▶ Exercise:
Reproduce word for word, from the entries below, the line with "As Donna at", the line with "Wednesday, September 19", and every line between them, and nothing more.

▶ Records:

--- START ---

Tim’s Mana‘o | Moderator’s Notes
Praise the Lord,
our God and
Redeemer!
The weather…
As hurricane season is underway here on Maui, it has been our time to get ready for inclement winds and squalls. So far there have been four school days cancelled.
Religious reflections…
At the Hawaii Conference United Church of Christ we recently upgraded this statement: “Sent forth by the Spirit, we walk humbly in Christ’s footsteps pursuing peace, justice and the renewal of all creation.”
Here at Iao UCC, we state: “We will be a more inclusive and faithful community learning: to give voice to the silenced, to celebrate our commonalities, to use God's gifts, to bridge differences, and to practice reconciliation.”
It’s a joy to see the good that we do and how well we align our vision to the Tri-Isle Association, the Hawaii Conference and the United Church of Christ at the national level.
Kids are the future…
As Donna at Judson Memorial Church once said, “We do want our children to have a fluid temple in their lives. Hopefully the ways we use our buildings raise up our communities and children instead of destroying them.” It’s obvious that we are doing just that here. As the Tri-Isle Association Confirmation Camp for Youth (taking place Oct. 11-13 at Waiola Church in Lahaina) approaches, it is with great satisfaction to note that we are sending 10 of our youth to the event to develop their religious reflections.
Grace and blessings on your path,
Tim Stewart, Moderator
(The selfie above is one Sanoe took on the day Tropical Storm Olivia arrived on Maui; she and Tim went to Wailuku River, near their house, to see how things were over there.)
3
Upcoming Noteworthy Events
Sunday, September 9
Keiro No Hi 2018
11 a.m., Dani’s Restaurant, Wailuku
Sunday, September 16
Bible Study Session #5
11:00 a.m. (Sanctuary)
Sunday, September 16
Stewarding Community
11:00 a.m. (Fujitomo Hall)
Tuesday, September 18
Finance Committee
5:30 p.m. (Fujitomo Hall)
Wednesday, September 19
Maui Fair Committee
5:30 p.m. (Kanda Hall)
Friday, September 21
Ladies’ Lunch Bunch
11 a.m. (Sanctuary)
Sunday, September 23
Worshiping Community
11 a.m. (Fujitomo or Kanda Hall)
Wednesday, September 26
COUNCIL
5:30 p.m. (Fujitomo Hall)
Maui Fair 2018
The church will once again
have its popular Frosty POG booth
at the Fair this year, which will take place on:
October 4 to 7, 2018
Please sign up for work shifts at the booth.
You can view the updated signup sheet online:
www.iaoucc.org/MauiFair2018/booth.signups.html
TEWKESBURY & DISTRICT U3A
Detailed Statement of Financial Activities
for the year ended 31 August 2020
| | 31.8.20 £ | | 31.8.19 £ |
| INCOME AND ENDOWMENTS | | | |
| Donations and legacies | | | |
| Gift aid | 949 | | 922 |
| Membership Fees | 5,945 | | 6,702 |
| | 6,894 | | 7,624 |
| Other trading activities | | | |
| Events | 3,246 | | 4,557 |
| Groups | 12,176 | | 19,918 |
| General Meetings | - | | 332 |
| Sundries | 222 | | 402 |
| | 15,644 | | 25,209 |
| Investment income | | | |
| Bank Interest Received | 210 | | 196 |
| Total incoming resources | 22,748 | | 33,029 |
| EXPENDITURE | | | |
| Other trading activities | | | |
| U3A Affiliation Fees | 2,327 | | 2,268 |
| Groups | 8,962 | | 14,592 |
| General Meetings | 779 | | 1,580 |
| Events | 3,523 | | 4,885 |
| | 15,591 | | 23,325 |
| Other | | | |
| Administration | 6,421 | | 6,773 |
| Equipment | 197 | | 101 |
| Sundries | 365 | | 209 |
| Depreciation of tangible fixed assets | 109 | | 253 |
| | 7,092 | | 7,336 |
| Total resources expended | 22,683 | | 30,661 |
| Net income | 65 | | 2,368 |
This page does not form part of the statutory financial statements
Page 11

--- END ---

▶ Solution for this exercise:
As Donna at Judson Memorial Church once said, “We do want our children to have a fluid temple in their lives. Hopefully the ways we use our buildings raise up our communities and children instead of destroying them.” It’s obvious that we are doing just that here. As the Tri-Isle Association Confirmation Camp for Youth (taking place Oct. 11-13 at Waiola Church in Lahaina) approaches, it is with great satisfaction to note that we are sending 10 of our youth to the event to develop their religious reflections.
Grace and blessings on your path,
Tim Stewart, Moderator
(The selfie above is one Sanoe took on the day Tropical Storm Olivia arrived on Maui; she and Tim went to Wailuku River, near their house, to see how things were over there.)
3
Upcoming Noteworthy Events
Sunday, September 9
Keiro No Hi 2018
11 a.m., Dani’s Restaurant, Wailuku
Sunday, September 16
Bible Study Session #5
11:00 a.m. (Sanctuary)
Sunday, September 16
Stewarding Community
11:00 a.m. (Fujitomo Hall)
Tuesday, September 18
Finance Committee
5:30 p.m. (Fujitomo Hall)
Wednesday, September 19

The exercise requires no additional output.